What to produce:
Tally how many lines in the data below include "ring", then please reply with only that figure.

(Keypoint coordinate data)
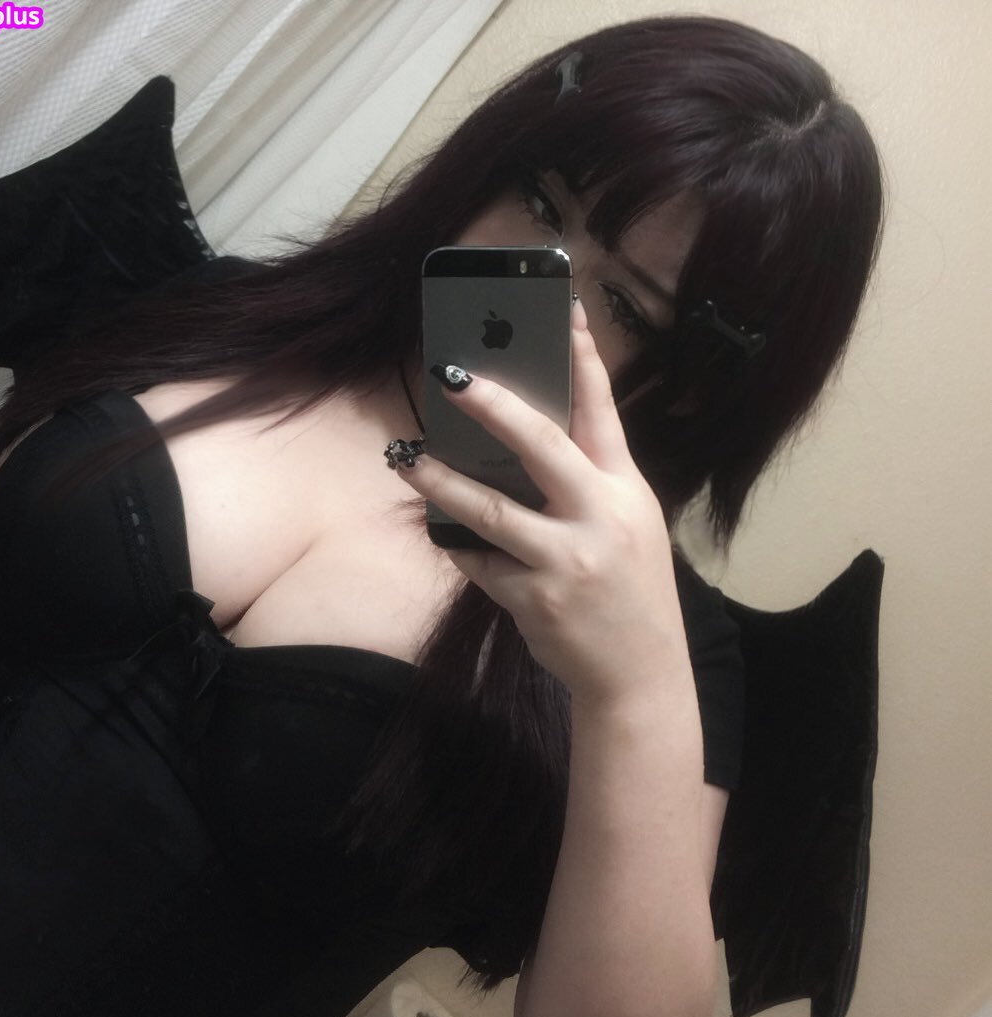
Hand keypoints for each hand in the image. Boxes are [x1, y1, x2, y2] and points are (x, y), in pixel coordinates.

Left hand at [396, 299, 692, 705]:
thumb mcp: (626, 525)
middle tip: (451, 375)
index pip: (602, 412)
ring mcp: (566, 559)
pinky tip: (444, 536)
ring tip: (407, 458)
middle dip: (493, 406)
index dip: (583, 358)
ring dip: (441, 480)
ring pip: (490, 508)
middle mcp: (600, 517)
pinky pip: (479, 562)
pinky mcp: (534, 597)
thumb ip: (585, 484)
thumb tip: (520, 443)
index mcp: (626, 490)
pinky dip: (459, 547)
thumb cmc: (630, 592)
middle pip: (542, 445)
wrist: (639, 674)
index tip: (564, 312)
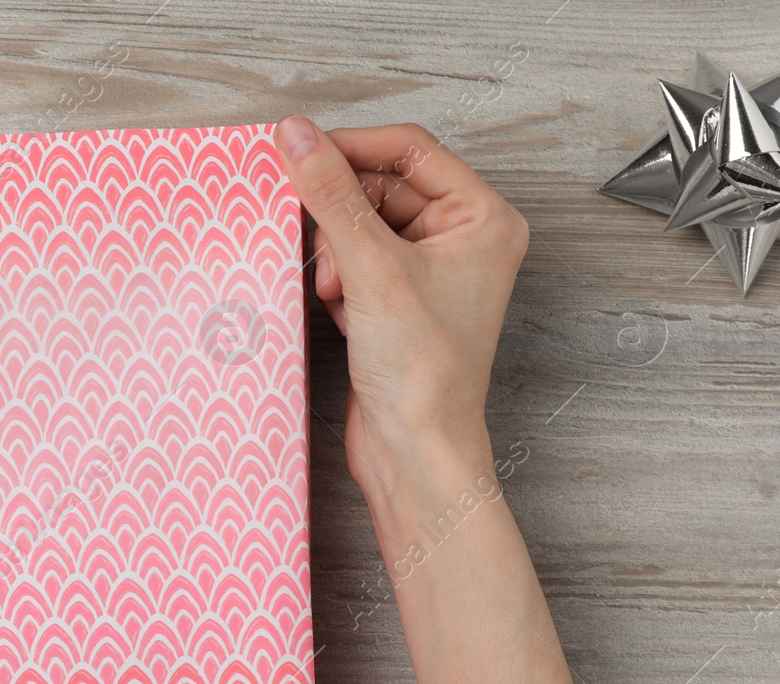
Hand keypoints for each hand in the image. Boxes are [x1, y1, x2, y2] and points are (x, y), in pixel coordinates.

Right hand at [273, 117, 528, 499]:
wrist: (415, 451)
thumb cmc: (423, 374)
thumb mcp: (370, 269)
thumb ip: (330, 194)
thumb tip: (296, 135)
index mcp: (483, 219)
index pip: (409, 150)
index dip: (350, 148)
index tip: (299, 152)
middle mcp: (464, 240)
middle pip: (382, 187)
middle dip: (342, 217)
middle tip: (323, 247)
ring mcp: (431, 272)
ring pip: (362, 226)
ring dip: (337, 252)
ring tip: (336, 290)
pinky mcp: (400, 301)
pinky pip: (356, 261)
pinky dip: (338, 279)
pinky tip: (340, 309)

Solution:
8